Пожилая женщина, грозно сдвинув тоненькие выщипанные брови к переносице, задала — на испанском языке — два коротких вопроса.
«Кто такие будете? И что вам здесь надо?», — любезно подсказал догадливый внутренний голос.
Инни попыталась что-то объяснить, но старушка, невежливо перебив её и пристально всматриваясь в Роберта, спросила — уже на английском:
— Ты, молодчик белобрысый, приходишься мистеру Гансу Моргенштерну внуком?
— Да, прихожусь…. А как вы, многоуважаемая сеньора, узнали об этом?
— Абсолютно ничего хитрого. Во-первых, соседушка мне как-то рассказывал, что к нему в гости из Австралии скоро приедет внук — в компании с молоденькой и смазливой жёнушкой. А, во-вторых, ты — точная копия Ганса. Тридцатилетнего Ганса Моргенштерна, я имею в виду. Мы с ним, почитай, пятьдесят пять лет — без малого — были соседями по лестничной площадке.

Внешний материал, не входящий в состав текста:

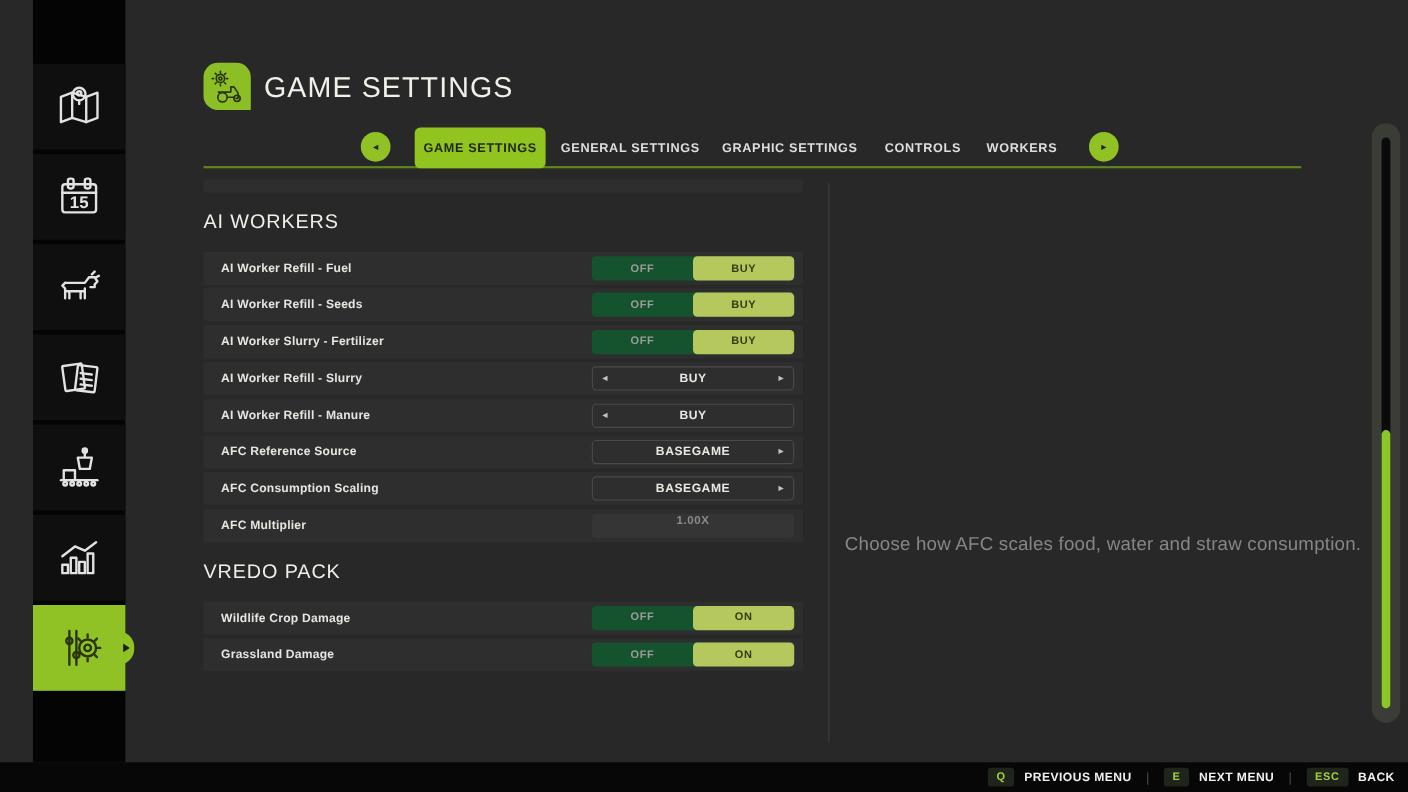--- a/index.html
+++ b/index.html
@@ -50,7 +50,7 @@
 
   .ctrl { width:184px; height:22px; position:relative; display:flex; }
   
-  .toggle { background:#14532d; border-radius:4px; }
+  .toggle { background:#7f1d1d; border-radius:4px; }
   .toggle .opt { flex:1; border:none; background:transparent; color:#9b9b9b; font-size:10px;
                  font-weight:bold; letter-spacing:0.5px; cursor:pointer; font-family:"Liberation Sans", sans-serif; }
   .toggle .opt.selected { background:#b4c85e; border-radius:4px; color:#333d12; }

— Были? — громко сглотнув слюну, уточнил Роберт.
— Ага, были. Убили вчера, молодчик, твоего дедулю-зазнайку…. А какой был красавец-мужчина. Слов, прямо-таки, не хватает. В молодости, конечно. Даже ухлёстывал за мной, негодник такой…. Или же, наоборот, это я за ним ухлёстывала? Уже не помню, увы, в точности. Старческий склероз, извините…. Но несколько раз мы с ним, тем не менее, переспали. Так, чисто по-соседски, без далеко-идущих планов, задумок и последствий…. К чему это теперь скрывать, когда и скрывать-то, собственно, не от кого? Умерли все давно — ревнивые мужья-жёны…
— Извините, конечно, — вмешалась в разговор Инэс. — Но кто же убил сеньора Ганса? И за что?
— Никогда, пигалица кареглазая, нельзя перебивать старших, — рассердилась пожилая дама. — Ладно, прощаю на первый раз. Так и быть…. А ты — симпатичная и стильная. Вон, какого видного молодчика захомутала. Даже и под венец, судя по кольцам на пальцах, затащила. Одобряю…. Впрочем, и я в твоём возрасте была ничуть не хуже. Ничуть. В том плане, что совсем даже и не промах…
— Простите, пожалуйста, за невежливость…. А как вас зовут, уважаемая донья?
— Элизабета Алварес Ортега-и-Пабло
— Очень приятно, сеньора…. Но что же здесь произошло? Расскажите нам, пожалуйста.
— Значит, молодожёны австралийские, подробностями интересуетесь?